▶ _Directions_
Write out the lines of the material below verbatim, starting with the line that contains "计算机分为主机和输入输出设备" and continuing through the end of the material, with both ends included.

(Records excerpted from a collection)
►

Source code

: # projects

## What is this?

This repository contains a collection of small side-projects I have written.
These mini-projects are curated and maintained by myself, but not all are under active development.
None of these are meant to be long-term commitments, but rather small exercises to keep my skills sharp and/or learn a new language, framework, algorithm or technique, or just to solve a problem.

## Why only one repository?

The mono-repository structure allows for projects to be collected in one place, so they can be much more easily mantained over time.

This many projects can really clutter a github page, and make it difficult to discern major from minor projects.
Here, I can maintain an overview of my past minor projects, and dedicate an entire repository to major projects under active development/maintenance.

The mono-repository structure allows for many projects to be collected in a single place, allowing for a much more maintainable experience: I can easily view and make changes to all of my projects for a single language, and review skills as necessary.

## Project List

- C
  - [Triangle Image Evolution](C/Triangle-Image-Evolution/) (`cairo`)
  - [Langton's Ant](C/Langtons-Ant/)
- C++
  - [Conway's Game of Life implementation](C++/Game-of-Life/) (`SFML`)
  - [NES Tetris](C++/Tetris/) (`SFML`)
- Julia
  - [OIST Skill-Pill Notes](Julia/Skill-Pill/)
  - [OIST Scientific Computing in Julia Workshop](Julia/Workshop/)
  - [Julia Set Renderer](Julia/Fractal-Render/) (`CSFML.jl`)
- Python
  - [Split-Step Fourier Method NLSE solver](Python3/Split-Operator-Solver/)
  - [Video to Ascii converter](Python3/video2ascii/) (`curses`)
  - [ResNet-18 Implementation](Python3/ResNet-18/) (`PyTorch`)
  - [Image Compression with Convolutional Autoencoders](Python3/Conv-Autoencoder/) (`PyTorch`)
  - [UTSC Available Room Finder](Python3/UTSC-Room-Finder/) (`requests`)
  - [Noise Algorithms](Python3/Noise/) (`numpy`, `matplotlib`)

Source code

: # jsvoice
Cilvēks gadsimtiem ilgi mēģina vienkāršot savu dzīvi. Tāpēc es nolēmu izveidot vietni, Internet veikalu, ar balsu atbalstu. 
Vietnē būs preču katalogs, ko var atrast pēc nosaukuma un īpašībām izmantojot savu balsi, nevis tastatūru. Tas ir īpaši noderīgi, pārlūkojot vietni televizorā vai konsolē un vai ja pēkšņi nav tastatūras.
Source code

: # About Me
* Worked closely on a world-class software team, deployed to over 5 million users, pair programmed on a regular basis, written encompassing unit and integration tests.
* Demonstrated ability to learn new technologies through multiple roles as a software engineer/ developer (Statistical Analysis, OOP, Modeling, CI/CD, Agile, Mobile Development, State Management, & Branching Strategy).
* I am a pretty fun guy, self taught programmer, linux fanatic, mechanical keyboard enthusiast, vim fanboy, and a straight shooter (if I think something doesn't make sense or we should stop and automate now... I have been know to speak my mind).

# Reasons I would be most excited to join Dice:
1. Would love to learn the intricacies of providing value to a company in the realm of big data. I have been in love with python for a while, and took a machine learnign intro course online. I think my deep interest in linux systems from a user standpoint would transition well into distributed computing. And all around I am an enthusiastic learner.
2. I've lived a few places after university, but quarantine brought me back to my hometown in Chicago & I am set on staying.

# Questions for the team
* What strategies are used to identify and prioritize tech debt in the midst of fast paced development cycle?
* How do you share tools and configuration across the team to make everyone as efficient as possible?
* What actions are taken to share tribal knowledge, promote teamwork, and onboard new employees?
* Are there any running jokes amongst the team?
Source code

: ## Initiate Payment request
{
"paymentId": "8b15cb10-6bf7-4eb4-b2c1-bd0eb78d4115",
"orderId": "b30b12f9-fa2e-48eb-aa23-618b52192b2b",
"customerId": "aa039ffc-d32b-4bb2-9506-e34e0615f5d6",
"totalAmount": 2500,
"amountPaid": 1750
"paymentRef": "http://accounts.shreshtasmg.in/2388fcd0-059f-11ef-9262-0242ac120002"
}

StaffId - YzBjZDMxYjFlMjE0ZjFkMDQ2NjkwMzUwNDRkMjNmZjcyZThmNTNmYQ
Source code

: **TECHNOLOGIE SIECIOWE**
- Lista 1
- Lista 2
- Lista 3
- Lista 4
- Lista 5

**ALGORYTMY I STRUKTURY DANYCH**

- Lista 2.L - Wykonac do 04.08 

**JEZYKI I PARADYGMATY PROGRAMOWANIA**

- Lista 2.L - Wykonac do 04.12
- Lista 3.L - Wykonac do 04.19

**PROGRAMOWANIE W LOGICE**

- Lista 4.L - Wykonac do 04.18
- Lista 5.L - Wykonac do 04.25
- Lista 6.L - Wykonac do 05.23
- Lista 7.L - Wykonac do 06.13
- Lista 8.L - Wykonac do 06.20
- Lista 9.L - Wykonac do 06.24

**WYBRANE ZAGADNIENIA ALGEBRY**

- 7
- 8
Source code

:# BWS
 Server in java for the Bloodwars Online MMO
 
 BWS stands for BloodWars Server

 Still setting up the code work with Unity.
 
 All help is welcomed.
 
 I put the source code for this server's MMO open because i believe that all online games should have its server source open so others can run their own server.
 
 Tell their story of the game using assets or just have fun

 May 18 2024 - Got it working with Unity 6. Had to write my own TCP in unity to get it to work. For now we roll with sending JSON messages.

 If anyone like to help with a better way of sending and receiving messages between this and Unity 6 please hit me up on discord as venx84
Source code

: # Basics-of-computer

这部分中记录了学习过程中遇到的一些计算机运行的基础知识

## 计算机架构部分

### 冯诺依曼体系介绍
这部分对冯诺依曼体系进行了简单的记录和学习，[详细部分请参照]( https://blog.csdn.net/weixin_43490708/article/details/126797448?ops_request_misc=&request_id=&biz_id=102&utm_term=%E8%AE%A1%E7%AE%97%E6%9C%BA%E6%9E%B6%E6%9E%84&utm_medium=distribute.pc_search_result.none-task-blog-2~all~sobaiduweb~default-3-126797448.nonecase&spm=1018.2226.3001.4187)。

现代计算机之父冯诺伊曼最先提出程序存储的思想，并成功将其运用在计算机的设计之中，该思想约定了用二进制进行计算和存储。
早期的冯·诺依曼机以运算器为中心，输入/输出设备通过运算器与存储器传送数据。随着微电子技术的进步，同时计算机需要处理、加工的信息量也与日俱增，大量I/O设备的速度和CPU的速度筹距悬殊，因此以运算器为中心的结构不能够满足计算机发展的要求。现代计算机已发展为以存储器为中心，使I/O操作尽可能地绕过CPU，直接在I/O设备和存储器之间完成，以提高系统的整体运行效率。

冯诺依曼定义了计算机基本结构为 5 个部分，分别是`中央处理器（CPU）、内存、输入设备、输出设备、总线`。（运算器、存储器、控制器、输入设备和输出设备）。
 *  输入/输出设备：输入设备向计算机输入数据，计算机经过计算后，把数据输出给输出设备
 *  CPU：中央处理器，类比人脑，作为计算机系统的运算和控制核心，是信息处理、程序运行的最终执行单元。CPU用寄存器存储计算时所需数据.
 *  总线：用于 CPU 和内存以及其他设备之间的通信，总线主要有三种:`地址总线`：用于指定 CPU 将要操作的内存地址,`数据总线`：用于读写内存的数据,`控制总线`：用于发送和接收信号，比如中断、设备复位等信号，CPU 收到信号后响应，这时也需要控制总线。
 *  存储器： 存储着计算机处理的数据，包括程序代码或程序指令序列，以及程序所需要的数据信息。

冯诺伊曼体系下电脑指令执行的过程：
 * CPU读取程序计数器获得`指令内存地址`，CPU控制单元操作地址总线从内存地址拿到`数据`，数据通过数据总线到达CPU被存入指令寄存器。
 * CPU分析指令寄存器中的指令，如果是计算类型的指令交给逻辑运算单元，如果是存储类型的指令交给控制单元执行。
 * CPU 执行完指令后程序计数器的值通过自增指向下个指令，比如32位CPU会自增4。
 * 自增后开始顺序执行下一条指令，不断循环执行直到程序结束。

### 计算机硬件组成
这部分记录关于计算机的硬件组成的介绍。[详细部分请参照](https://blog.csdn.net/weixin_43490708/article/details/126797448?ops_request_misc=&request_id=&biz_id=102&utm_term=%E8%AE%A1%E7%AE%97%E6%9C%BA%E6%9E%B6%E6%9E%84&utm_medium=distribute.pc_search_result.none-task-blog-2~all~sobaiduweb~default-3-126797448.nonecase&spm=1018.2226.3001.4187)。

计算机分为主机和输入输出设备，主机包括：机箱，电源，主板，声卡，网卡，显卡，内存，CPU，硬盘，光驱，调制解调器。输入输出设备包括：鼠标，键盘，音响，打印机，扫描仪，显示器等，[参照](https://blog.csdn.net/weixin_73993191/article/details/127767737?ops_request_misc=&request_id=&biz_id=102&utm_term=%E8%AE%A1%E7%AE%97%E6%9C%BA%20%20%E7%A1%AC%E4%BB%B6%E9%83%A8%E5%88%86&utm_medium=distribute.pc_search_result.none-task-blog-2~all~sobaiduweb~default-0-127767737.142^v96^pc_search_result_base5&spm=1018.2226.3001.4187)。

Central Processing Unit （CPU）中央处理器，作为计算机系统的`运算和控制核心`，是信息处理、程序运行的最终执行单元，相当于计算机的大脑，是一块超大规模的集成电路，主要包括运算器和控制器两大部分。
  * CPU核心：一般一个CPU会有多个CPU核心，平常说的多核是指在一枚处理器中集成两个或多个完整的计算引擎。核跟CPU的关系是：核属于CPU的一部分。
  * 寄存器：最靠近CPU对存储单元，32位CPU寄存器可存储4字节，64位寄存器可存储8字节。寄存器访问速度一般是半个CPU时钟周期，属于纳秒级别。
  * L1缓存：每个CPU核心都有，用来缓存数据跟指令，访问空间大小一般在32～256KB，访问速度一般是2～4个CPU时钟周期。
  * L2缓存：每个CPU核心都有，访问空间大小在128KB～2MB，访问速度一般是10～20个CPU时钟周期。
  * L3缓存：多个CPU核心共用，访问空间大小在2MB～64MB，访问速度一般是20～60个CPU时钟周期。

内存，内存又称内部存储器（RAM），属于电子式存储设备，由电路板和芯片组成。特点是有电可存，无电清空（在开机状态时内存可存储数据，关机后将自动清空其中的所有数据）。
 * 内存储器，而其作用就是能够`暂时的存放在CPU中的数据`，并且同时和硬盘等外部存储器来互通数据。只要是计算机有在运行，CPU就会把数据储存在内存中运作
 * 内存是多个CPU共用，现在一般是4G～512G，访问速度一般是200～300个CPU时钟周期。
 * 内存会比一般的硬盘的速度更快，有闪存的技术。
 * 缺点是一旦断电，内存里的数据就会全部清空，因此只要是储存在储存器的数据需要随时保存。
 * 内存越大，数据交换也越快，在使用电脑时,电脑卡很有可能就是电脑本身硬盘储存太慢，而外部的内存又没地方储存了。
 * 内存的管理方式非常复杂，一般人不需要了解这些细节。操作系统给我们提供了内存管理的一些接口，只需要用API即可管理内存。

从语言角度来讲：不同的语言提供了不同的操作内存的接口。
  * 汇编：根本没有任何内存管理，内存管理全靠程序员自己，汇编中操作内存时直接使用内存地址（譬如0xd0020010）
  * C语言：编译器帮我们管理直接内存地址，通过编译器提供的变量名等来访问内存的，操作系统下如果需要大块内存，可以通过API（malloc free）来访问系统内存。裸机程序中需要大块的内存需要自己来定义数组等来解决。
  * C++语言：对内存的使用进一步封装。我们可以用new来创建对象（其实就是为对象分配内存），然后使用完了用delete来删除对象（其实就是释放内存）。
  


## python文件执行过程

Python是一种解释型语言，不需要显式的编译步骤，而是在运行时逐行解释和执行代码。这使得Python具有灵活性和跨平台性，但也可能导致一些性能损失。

◄

▶ _Task answer_
计算机分为主机和输入输出设备，主机包括：机箱，电源，主板，声卡，网卡，显卡，内存，CPU，硬盘，光驱，调制解调器。输入输出设备包括：鼠标，键盘，音响，打印机，扫描仪，显示器等，[参照](https://blog.csdn.net/weixin_73993191/article/details/127767737?ops_request_misc=&request_id=&biz_id=102&utm_term=%E8%AE%A1%E7%AE%97%E6%9C%BA%20%20%E7%A1%AC%E4%BB%B6%E9%83%A8%E5%88%86&utm_medium=distribute.pc_search_result.none-task-blog-2~all~sobaiduweb~default-0-127767737.142^v96^pc_search_result_base5&spm=1018.2226.3001.4187)。

Central Processing Unit （CPU）中央处理器，作为计算机系统的`运算和控制核心`，是信息处理、程序运行的最终执行单元，相当于计算机的大脑，是一块超大规模的集成电路，主要包括运算器和控制器两大部分。
  * CPU核心：一般一个CPU会有多个CPU核心，平常说的多核是指在一枚处理器中集成两个或多个完整的计算引擎。核跟CPU的关系是：核属于CPU的一部分。
  * 寄存器：最靠近CPU对存储单元，32位CPU寄存器可存储4字节，64位寄存器可存储8字节。寄存器访问速度一般是半个CPU时钟周期，属于纳秒级别。
  * L1缓存：每个CPU核心都有，用来缓存数据跟指令，访问空间大小一般在32～256KB，访问速度一般是2～4个CPU时钟周期。
  * L2缓存：每个CPU核心都有，访问空间大小在128KB～2MB，访问速度一般是10～20个CPU时钟周期。
  * L3缓存：多个CPU核心共用，访问空间大小在2MB～64MB，访问速度一般是20～60个CPU时钟周期。

内存，内存又称内部存储器（RAM），属于电子式存储设备，由电路板和芯片组成。特点是有电可存，无电清空（在开机状态时内存可存储数据，关机后将自动清空其中的所有数据）。
 * 内存储器，而其作用就是能够`暂时的存放在CPU中的数据`，并且同时和硬盘等外部存储器来互通数据。只要是计算机有在运行，CPU就会把数据储存在内存中运作
 * 内存是多个CPU共用，现在一般是4G～512G，访问速度一般是200～300个CPU时钟周期。
 * 内存会比一般的硬盘的速度更快，有闪存的技术。
 * 缺点是一旦断电，内存里的数据就会全部清空，因此只要是储存在储存器的数据需要随时保存。
 * 内存越大，数据交换也越快，在使用电脑时,电脑卡很有可能就是电脑本身硬盘储存太慢，而外部的内存又没地方储存了。
 * 内存的管理方式非常复杂，一般人不需要了解这些细节。操作系统给我们提供了内存管理的一些接口，只需要用API即可管理内存。

从语言角度来讲：不同的语言提供了不同的操作内存的接口。
  * 汇编：根本没有任何内存管理，内存管理全靠程序员自己，汇编中操作内存时直接使用内存地址（譬如0xd0020010）
  * C语言：编译器帮我们管理直接内存地址，通过编译器提供的变量名等来访问内存的，操作系统下如果需要大块内存，可以通过API（malloc free）来访问系统内存。裸机程序中需要大块的内存需要自己来定义数组等来解决。
  * C++语言：对内存的使用进一步封装。我们可以用new来创建对象（其实就是为对象分配内存），然后使用完了用delete来删除对象（其实就是释放内存）。
  


## python文件执行过程

Python是一种解释型语言，不需要显式的编译步骤，而是在运行时逐行解释和执行代码。这使得Python具有灵活性和跨平台性，但也可能导致一些性能损失。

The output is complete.